Knowing who is to sit where can often be a touchy business. Precedence at table can lead to hurt feelings and indignation among families as well as diplomats. Determining who is to sit at the grown-up's table and who is to sit with the kiddies may make the difference between an enjoyable evening and a few glowers from an already sulky teenager.
A handbook of precedence and protocol can be a handy tool when making the determination of who is to sit where if you happen to be hosting an official state function. Once you have determined who is of higher rank, then it is just a matter of placing people around a table. There are a few simple rules that apply to most situations:
1. When there is but a single table, the host and hostess usually sit at opposite ends, or occasionally in the center of the table facing each other. When multiple tables are needed, the host and hostess may be at separate tables in which case you may wish to opt for a co-host and co-hostess.

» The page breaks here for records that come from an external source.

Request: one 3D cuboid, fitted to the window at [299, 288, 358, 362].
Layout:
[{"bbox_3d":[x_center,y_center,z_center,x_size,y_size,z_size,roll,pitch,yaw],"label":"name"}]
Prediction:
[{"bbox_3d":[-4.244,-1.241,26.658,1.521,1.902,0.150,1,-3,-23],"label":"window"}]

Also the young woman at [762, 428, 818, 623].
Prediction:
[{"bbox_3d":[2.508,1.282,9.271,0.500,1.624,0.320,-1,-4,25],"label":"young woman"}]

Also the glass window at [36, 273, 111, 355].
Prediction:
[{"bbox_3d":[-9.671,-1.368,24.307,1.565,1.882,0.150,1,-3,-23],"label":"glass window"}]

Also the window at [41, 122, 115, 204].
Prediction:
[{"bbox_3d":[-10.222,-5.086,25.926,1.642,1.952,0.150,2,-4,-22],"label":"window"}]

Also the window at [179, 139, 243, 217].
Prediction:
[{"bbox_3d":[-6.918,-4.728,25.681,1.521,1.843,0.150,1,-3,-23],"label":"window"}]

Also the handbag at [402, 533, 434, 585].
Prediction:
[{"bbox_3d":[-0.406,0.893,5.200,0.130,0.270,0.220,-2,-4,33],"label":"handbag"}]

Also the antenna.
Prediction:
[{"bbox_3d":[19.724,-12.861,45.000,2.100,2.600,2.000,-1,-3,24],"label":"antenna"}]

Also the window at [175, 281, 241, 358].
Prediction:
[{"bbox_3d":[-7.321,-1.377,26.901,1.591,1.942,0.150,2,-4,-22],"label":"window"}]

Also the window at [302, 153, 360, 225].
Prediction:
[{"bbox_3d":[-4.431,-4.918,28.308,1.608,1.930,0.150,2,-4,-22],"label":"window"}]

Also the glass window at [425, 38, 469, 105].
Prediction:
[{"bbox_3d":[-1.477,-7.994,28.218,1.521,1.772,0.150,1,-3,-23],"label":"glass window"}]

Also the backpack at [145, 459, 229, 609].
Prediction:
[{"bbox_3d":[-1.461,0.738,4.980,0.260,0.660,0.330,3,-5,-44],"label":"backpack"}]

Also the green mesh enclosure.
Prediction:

2. The highest ranking male generally sits to the right of the hostess. The wife of the highest ranking man or the highest ranking woman herself sits to the right of the host. The second ranking male will usually sit to the left of the hostess. Now the seating should be arranged such that no two women set side by side and no two men sit side by side. This will prove a dificult feat when the number of guests is evenly divisible by four, so try to avoid this possibility but should it happen, it is common to swap the spot of the hostess and the highest ranking male.
3. A rule that has all kinds of interesting psychological implications says that married people are never seated side by side, but those engaged are seated side by side whenever possible.
4. The ranks for various persons is determined by the President of the United States. The list is fairly long and complex and occasionally changes. It is kept on file at the State Department.
5. If you happen to be in the military, there is a good book to help you sort this kind of thing out, Service Etiquette by Oretha D. Swartz. It also covers other military social relationships. A handy book to have around when you may be hobnobbing with the brass.
When having over friends or family, the seating arrangement can still be important, and the above rules of precedence for formal occasions can be instructive. Try to seat people to best stimulate pleasant conversation and to facilitate the feeding of young children. This means not hemming young parents into corners where they can't quickly handle the inevitable emergency created by the three year olds.
Though appointing the seating for your guests may seem stuffy, it generally puts guests at ease. People like to know where the host wants them to sit and will often ask before being seated if the place they have chosen is all right. Name cards are not necessary, but can be fun. If a guest objects to the seating you have chosen, simply make a quick change.
For informal dining, it is wise to have the host in a seat close to the kitchen. Try to mix up family and friends so that spouses and cronies are not seated together. By mixing the company you will be fostoring new relationships and also facilitating conversation. Husbands and wives know each other so well that they often have little to say to each other that is appropriate at a dinner.
For large family gatherings it is often policy to put age groups together, the elder family members near the head of the table and the younger members at the opposite end or even at a separate table. This can make for lively dining conversation. However, mixing the age groups can also be interesting to a point. Those under the age of ten will not likely benefit from such a mixing. Teenagers, anxious to take their place among the adults yet still unsure of themselves, might find this alternative arrangement flattering and even stimulating.
Whatever you decide to do, choose your seating arrangment with care as at larger dinner parties it can make a difference.